Stokes settling of a small sphere: the terminal velocity in a viscous fluid varies primarily with which parameter (holding others constant)?

Introduction:
Very small particles settling slowly in a viscous fluid obey Stokes’ law, an analytical solution valid at low Reynolds numbers. Recognizing how terminal velocity depends on material and fluid properties is essential for clarifier design and fine particle separations.

Given Data / Assumptions:

• Spherical particle, creeping flow (Re < 1).
• Uniform fluid, isothermal, quiescent.
• Terminal (steady) settling velocity v_t.

Concept / Approach:
Stokes’ law gives v_t = g (ρ_p − ρ_f) d^2 / (18 μ). Thus v_t is directly proportional to d^2 and to the density difference, and inversely proportional to dynamic viscosity μ. Among the options provided, the correct single-statement dependence highlighted is the inverse proportionality to μ.

Step-by-Step Solution:
Write Stokes formula: v_t = [g (ρ_p − ρ_f) d^2] / (18 μ).Identify dependences: v_t ∝ d^2; v_t ∝ (ρ_p − ρ_f); v_t ∝ 1/μ.Match with options: only the viscosity inverse dependence is stated correctly.
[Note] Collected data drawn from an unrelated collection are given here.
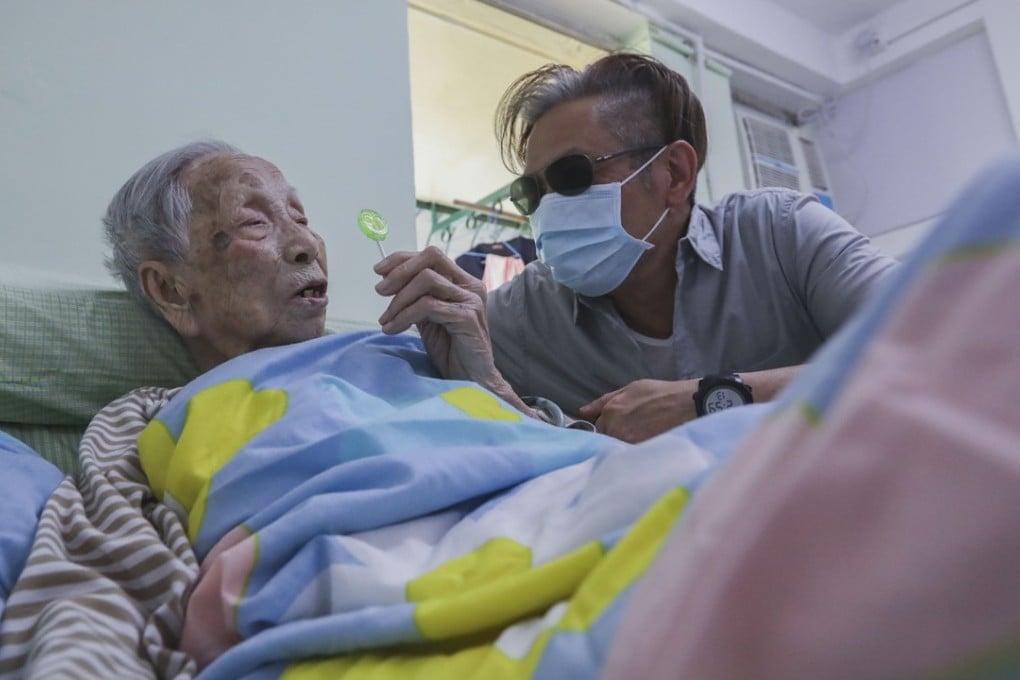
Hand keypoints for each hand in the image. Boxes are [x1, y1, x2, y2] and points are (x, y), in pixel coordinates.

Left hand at [374, 247, 530, 412]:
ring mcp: (471, 300)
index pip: (431, 256)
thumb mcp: (428, 317)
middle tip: (380, 292)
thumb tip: (387, 279)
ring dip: (399, 300)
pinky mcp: (467, 317)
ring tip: (386, 321)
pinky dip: (405, 316)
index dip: (402, 259)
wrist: (470, 379)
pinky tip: (394, 329)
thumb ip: (415, 297)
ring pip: (426, 280)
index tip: (378, 271)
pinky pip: (428, 306)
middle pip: (431, 258)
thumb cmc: (451, 349)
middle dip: (400, 272)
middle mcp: (470, 286)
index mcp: (462, 282)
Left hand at [579, 378, 698, 442]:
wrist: (686, 403)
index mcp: (610, 410)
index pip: (598, 426)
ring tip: (639, 436)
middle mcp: (615, 426)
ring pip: (616, 446)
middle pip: (606, 437)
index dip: (607, 426)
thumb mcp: (630, 389)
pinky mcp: (640, 449)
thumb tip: (583, 411)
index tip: (619, 425)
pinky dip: (632, 450)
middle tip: (632, 430)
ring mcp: (627, 439)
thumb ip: (604, 400)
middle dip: (614, 435)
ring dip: (622, 443)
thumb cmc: (660, 393)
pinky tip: (643, 443)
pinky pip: (628, 452)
Verification / Alternative check:
Dimensional analysis of drag in creeping flow (D = 3 π μ d v) plus force balance D = W − B leads directly to v_t inversely proportional to μ.

Why Other Options Are Wrong:

• First power of diameter: should be second power (d^2) under Stokes law.
• Inverse square of diameter: incorrect trend and dimensionally inconsistent.
• Square of density difference: dependence is first power, not squared.
• Fourth power of diameter: not applicable in creeping flow.

Common Pitfalls:
Confusing Stokes (v_t ∝ d^2) with Newton’s law regime (v_t ∝ d^0.5) at high Reynolds numbers. Always check regime validity first.

Final Answer:
Inverse of fluid viscosity